Filebeat隶属于Beats。目前Beats包含六种工具:
Packetbeat(搜集网络流量数据)
Metricbeat(搜集系统、进程和文件系统级别的 CPU 和内存使用情况等数据)
Filebeat(搜集文件数据)
Winlogbeat(搜集 Windows 事件日志数据)
Auditbeat( 轻量型审计日志采集器)
Heartbeat(轻量级服务器健康采集器)
Kibana
可视化化平台。它能够搜索、展示存储在 Elasticsearch 中索引数据。使用它可以很方便的用图表、表格、地图展示和分析数据。
可以为 Logstash 、Beats和 ElasticSearch 提供的日志分析友好的 Web 界面,可以帮助汇总、分析和搜索重要数据日志。
*****
练习:
A - 在上面关于Beats和Kibana的介绍中,Kibana为什么能用来展示和分析数据?请用一到三句话作答。
B - 请接着上面关于Beats和Kibana的介绍往下写。

所列记录:
*****
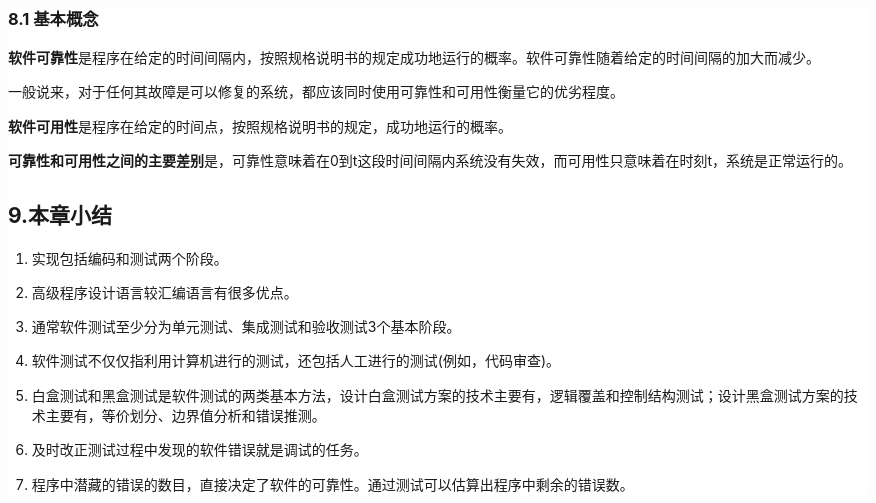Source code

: ### 8.1 基本概念

  **软件可靠性**是程序在给定的时间间隔内，按照规格说明书的规定成功地运行的概率。软件可靠性随着给定的时间间隔的加大而减少。

  一般说来，对于任何其故障是可以修复的系统，都应该同时使用可靠性和可用性衡量它的优劣程度。

  **软件可用性**是程序在给定的时间点，按照规格说明书的规定，成功地运行的概率。

  **可靠性和可用性之间的主要差别**是，可靠性意味着在0到t这段时间间隔内系统没有失效，而可用性只意味着在时刻t，系统是正常运行的。

## 9.本章小结

1. 实现包括编码和测试两个阶段。

2. 高级程序设计语言较汇编语言有很多优点。

3. 通常软件测试至少分为单元测试、集成测试和验收测试3个基本阶段。

4. 软件测试不仅仅指利用计算机进行的测试，还包括人工进行的测试(例如，代码审查)。

5. 白盒测试和黑盒测试是软件测试的两类基本方法，设计白盒测试方案的技术主要有，逻辑覆盖和控制结构测试；设计黑盒测试方案的技术主要有，等价划分、边界值分析和错误推测。

6. 及时改正测试过程中发现的软件错误就是调试的任务。

7. 程序中潜藏的错误的数目，直接决定了软件的可靠性。通过测试可以估算出程序中剩余的错误数。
*****
答案:
A - Kibana是一个可视化平台,能够搜索、展示存储在Elasticsearch中的索引数据。用它可以很方便地以图表、表格、地图的形式展示和分析数据。它还能为Logstash、Beats和ElasticSearch提供便于日志分析的Web界面,帮助汇总、分析和搜索重要的数据日志。

B -
EFK架构图
常用日志收集架构及使用场景
1 最简单架构
在这种架构中,只有一个 Logstash、Elasticsearch 和 Kibana 实例。Logstash 通过输入插件从多种数据源(比如日志文件、标准输入 Stdin 等)获取数据,再经过滤插件加工数据,然后经 Elasticsearch 输出插件输出到 Elasticsearch,通过 Kibana 展示。详见图 1。
图 1. 最简单架构
这种架构非常简单,使用场景也有限。初学者可以搭建这个架构,了解 ELK 如何工作。
2 Logstash 作为日志搜集器
这种架构是对上面架构的扩展,把一个 Logstash 数据搜集节点扩展到多个,分布于多台机器,将解析好的数据发送到 Elasticsearch server 进行存储,最后在 Kibana 查询、生成日志报表等。详见图 2。
图 2. Logstash 作为日志搜索器
这种结构因为需要在各个服务器上部署 Logstash,而它比较消耗 CPU 和内存资源,所以比较适合计算资源丰富的服务器,否则容易造成服务器性能下降,甚至可能导致无法正常工作。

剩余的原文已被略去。